As I sit here awaiting the moving guys…as I understand, after another half-sleepless night, that the hill has been halfway climbed…as I realize that this next stage of my life is just hours away…I look at the empty bookcases in the boxed-up living room and know that I am looking at a secret that has been concealed; one that waits again to be told.

Our bookshelves are the confessions of who we are. They tell our secrets. They nod to the stages, the loves, the obsessions of our lives.

I’ll bet that it’s the same for you: The books are the tours of us. There, the obsession with classical music. There, books on film. There, British mysteries. There, the tragedy that was the South Africa of apartheid. There, the truths of America. Novels. Science Fiction. Sherlock Holmes. Physics. African-American Fiction. Nabokov. Native American spirituality.

The snapshots of me.

When I moved away from NYC after so many years, I gave a lot of books away—a very difficult thing to do, at the time. A strange truth-telling, that. An unsettling admission. I had thought that as travelled from past to future, we traveled intact. I found that I was surrendering bits of my life that were no longer relevant to me. For a while, I felt as if this surrendering was a betrayal. Not so.

We change. We carry the molecules of those past selves with us always, even when the passion of the pursuit is gone.

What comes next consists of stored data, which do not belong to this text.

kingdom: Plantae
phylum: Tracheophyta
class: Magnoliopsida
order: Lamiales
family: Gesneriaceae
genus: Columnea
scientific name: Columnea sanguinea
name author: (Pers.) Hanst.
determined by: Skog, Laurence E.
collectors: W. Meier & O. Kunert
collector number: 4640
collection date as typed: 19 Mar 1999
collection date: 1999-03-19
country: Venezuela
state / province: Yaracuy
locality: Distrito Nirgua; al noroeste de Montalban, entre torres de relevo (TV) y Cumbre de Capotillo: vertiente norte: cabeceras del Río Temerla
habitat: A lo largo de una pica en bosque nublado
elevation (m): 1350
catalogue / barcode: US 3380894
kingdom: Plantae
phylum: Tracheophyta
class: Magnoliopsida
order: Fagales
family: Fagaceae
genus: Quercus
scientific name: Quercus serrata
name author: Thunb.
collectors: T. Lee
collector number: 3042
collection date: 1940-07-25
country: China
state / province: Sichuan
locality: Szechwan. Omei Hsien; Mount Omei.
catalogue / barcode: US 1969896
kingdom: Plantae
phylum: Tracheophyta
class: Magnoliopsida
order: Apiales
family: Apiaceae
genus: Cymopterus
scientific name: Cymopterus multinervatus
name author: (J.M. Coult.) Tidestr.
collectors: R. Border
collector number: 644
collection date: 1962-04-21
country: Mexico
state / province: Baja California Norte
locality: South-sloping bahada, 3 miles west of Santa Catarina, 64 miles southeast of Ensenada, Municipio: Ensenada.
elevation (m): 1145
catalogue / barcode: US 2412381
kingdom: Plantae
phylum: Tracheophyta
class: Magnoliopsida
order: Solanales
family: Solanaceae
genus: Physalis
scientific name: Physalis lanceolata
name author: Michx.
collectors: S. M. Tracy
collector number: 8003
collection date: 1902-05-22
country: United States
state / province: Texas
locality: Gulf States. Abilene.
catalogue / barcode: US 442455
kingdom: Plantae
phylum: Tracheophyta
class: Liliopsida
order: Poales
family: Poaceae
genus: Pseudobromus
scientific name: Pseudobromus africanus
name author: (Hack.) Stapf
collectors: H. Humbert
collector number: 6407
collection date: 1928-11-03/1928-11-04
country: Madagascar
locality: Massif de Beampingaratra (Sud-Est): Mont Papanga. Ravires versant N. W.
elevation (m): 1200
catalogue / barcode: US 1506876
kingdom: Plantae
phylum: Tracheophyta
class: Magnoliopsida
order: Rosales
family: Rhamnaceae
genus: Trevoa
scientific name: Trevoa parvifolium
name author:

Like a psychological Peeping Tom, I have always had a fascination with the bookshelves of others. Invite me over, and I’ll probably find a way to do that sort of emotional anthropology in front of your bookcase. They offer the snapshots of individual humanity that we get as we walk down a city street on a Sunday evening. Evidences of life in the lights, the movement, the glimpses of furniture. The canvas of existence in constant motion.

Our books are the ideas of others, writ in broad strokes, spoken quietly into our minds and thoughts and hearts. Who we are as we read each one is not the person we will be tomorrow. But it is an ingredient in the soup of ourselves—once there, it cannot be taken out.

Suddenly, there is comfort in knowing that, on this day in a changing life.